Galaxy Tab S2I’m a fan of small tablets. When Samsung released the first Galaxy Tab (way back when I was still at IBM Research), I thought the 7″ form factor was a strange choice: it wasn’t as portable as a phone, and yet it didn’t offer as much screen space as the recently released iPad. But we got one to experiment with at work, and I discovered I really liked the size. It was great for reading, with a combination of lightness and weight distribution that made it very easy to hold one-handed, while still offering full access to email, web browsing, etc. in a way that a Kindle e-reader (which has a similar form factor) does not.

When Amazon released the first Kindle Fire, I went ahead and pre-ordered one. While the Kindle Fire was slightly constrained in its functionality (let’s face it, the email and web browser were mediocre at best, and the thing was pretty pokey), reading Kindle books was my primary use case for a 7″ tablet (and it was inexpensive to boot). And I liked it; even now it’s still totally usable.
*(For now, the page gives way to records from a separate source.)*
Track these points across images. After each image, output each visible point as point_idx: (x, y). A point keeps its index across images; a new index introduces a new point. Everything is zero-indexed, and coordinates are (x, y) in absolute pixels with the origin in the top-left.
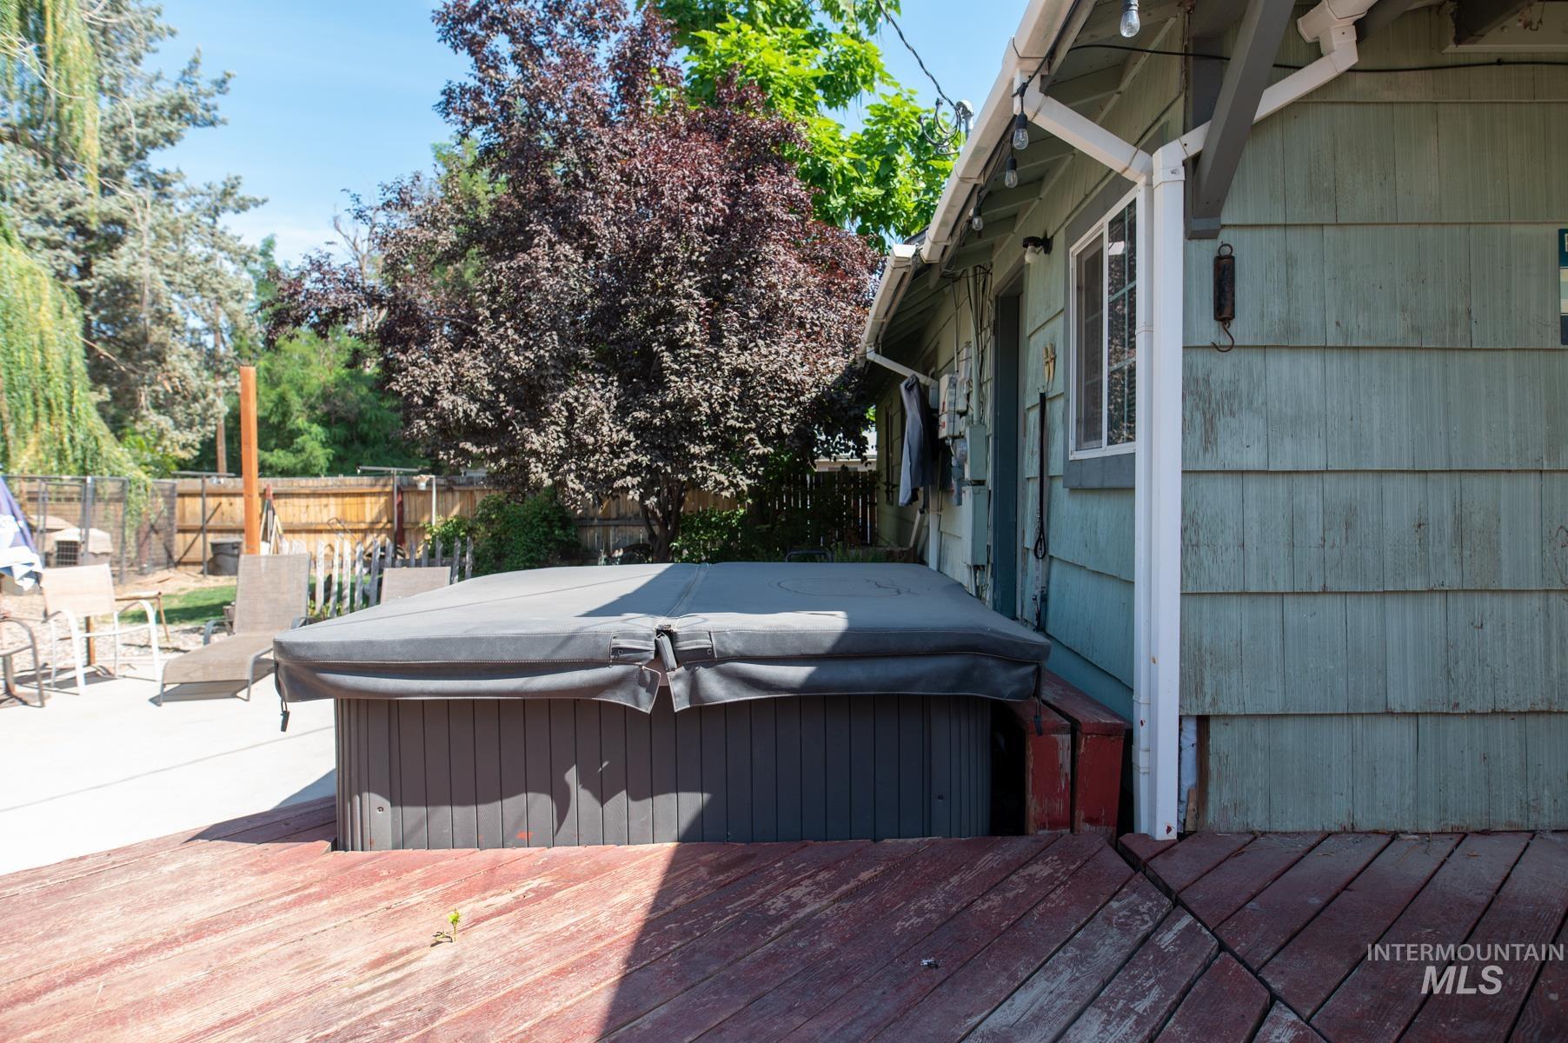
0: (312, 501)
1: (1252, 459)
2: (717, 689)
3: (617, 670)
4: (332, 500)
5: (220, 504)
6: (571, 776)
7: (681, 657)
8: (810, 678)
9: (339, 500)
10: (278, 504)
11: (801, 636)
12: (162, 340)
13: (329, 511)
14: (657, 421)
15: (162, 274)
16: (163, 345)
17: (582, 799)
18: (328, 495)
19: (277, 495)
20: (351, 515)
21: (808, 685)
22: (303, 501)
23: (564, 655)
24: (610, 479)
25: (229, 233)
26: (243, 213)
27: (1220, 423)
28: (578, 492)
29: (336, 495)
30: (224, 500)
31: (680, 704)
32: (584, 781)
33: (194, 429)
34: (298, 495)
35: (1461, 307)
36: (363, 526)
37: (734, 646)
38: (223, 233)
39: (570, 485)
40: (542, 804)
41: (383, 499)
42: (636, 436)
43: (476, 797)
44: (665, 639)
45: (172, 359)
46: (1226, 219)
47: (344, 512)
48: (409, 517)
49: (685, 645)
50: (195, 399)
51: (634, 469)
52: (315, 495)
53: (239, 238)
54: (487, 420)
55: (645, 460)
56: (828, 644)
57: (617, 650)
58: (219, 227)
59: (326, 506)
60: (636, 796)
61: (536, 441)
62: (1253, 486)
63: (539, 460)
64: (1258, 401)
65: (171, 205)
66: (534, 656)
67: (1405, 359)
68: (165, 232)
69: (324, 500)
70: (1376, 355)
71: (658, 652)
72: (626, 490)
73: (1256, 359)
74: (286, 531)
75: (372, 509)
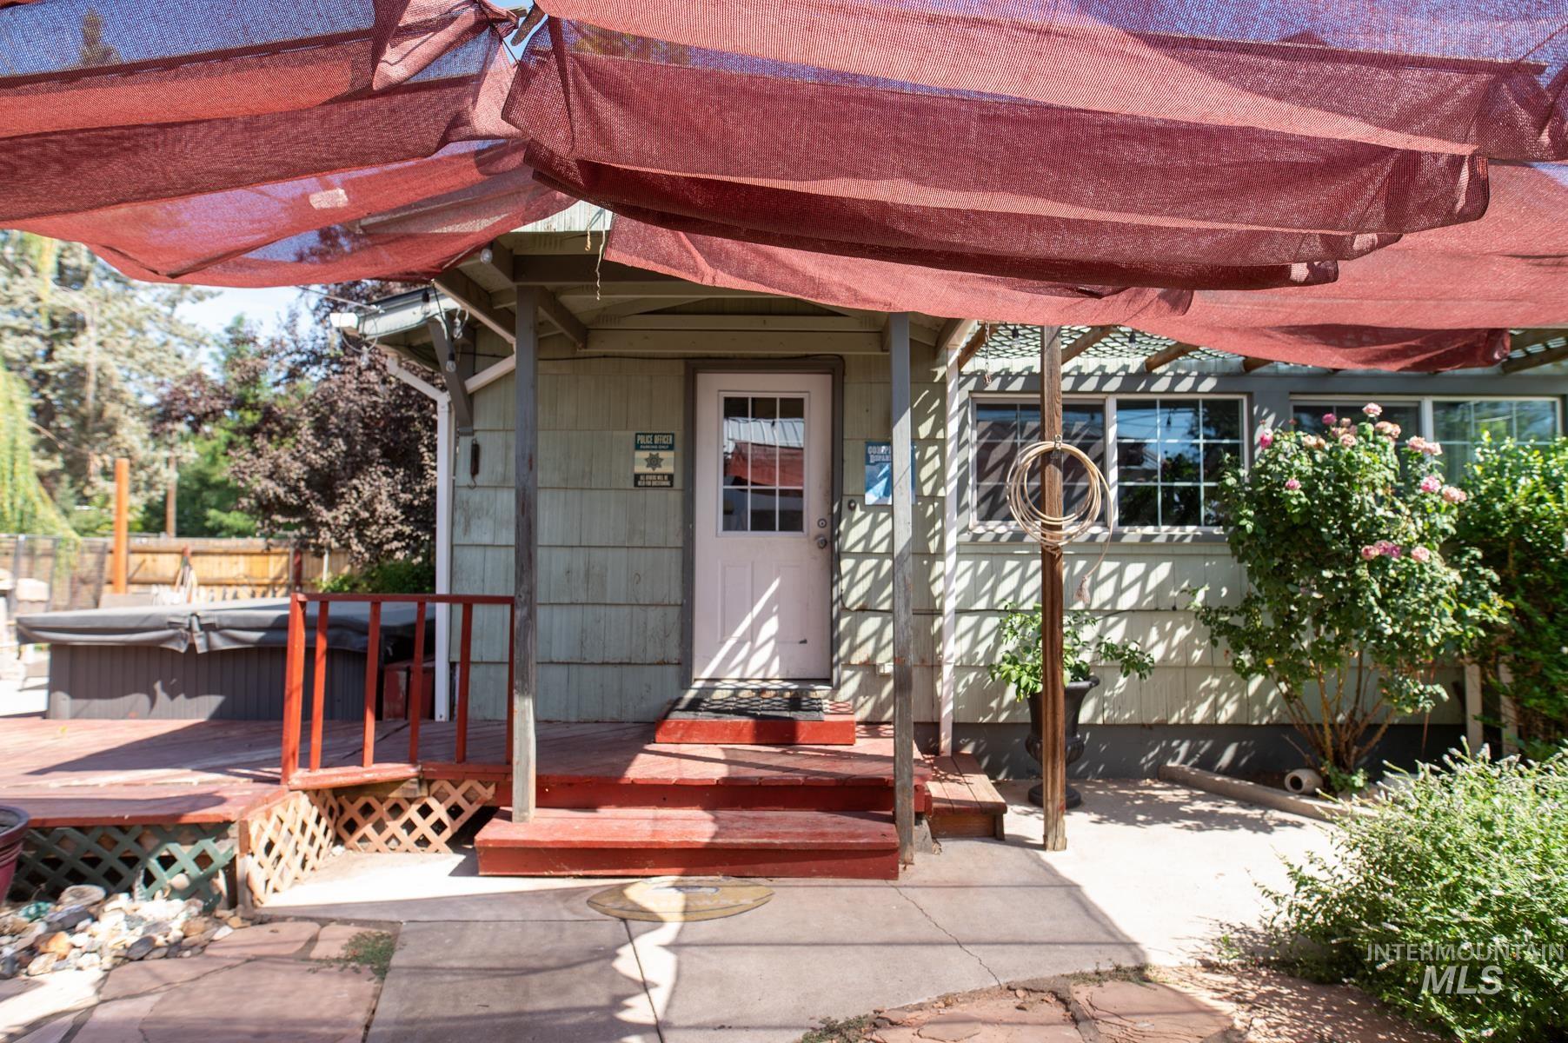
0: (224, 559)
1: (487, 539)
2: (219, 643)
3: (170, 632)
4: (242, 558)
5: (144, 561)
6: (158, 686)
7: (202, 627)
8: (262, 638)
9: (248, 558)
10: (195, 561)
11: (258, 618)
12: (115, 415)
13: (236, 568)
14: (416, 503)
15: (116, 360)
16: (115, 420)
17: (162, 696)
18: (238, 554)
19: (194, 554)
20: (257, 572)
21: (261, 640)
22: (216, 559)
23: (146, 625)
24: (381, 544)
25: (185, 321)
26: (200, 304)
27: (472, 523)
28: (359, 553)
29: (245, 554)
30: (149, 557)
31: (201, 649)
32: (164, 689)
33: (139, 494)
34: (213, 554)
35: (587, 469)
36: (267, 581)
37: (226, 623)
38: (179, 321)
39: (354, 548)
40: (143, 699)
41: (284, 559)
42: (403, 513)
43: (111, 695)
44: (195, 619)
45: (122, 432)
46: (475, 427)
47: (251, 570)
48: (306, 573)
49: (204, 622)
50: (142, 467)
51: (399, 536)
52: (227, 553)
53: (194, 326)
54: (293, 500)
55: (407, 530)
56: (270, 622)
57: (170, 623)
58: (176, 316)
59: (236, 563)
60: (189, 696)
61: (327, 516)
62: (490, 552)
63: (330, 530)
64: (491, 512)
65: (132, 297)
66: (132, 625)
67: (562, 493)
68: (120, 324)
69: (234, 558)
70: (548, 491)
71: (190, 625)
72: (392, 552)
73: (491, 492)
74: (200, 584)
75: (275, 566)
When I went to replace the Fire, I opted for a regular Android device for access to the Google Play Store. I’d recently joined Samsung, so I bought a Note 8.0 (the tablet, not the recently released phone). That device served me well for several years, but when I went to upgrade I decided to switch to something with more regular Android updates: the Nexus 7 (the 2013 version). Even though it was released the same year as the Note 8.0, Google had been providing updates to the latest and greatest Android version, so it served me well for another couple of years. But Google stopped providing updates with Marshmallow, so this year I went looking for another new small tablet.

Sadly, while I’m a big fan of the form factor, it seems the marketplace as a whole is not. Samsung released the Tab S3 this year only in the larger, 9.7″ form factor. Apple seems to be de-emphasizing small tablets as well; the iPad mini 4 is now over 2 years old, and there are rumors that Apple won’t release another one. In the end I opted for an 8″ Galaxy Tab S2. Samsung quietly bumped the internals in the summer of 2016, so it’s still relatively up-to-date. I like it: it’s fast, the screen looks great, and it’s very light. But it’s probably only got another year of OS updates (at most), and I’m not sure what I’ll do then.

So although small tablets might be getting squeezed by large tablets and increasingly large phones, I still think there’s value in the 7-8″ form factor. It’s great for reading, highly portable, and to mind the best choice for one-handed use. Have you ever tried to read in bed with a 9-10″ tablet? It’s ridiculous. And reading long-form content off an 18:9 aspect ratio phone? Ugh. Give me a small tablet any day. Every day. Please.